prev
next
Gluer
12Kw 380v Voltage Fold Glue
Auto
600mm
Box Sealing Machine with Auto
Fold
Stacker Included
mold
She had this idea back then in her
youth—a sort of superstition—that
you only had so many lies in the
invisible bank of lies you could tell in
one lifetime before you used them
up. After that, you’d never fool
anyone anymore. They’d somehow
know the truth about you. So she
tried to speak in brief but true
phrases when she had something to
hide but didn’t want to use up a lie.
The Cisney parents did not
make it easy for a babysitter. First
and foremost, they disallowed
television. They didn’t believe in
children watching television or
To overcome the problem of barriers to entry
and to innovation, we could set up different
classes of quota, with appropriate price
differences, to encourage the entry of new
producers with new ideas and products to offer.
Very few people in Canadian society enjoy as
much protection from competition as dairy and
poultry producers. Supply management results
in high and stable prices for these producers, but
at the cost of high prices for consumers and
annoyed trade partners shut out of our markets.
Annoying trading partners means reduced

········

# [Job item]
Would you reproduce the whole listing exactly as it stands?

# [Answer to the problem]
prev
next
Gluer
12Kw 380v Voltage Fold Glue
Auto
600mm
Box Sealing Machine with Auto
Fold
Stacker Included
mold
She had this idea back then in her
youth—a sort of superstition—that
you only had so many lies in the
invisible bank of lies you could tell in
one lifetime before you used them
up. After that, you’d never fool
anyone anymore. They’d somehow
know the truth about you. So she
tried to speak in brief but true
phrases when she had something to
hide but didn’t want to use up a lie.
The Cisney parents did not
make it easy for a babysitter. First
and foremost, they disallowed
television. They didn’t believe in
children watching television or
To overcome the problem of barriers to entry
and to innovation, we could set up different
classes of quota, with appropriate price
differences, to encourage the entry of new
producers with new ideas and products to offer.
Very few people in Canadian society enjoy as
much protection from competition as dairy and
poultry producers. Supply management results
in high and stable prices for these producers, but
at the cost of high prices for consumers and
annoyed trade partners shut out of our markets.
Annoying trading partners means reduced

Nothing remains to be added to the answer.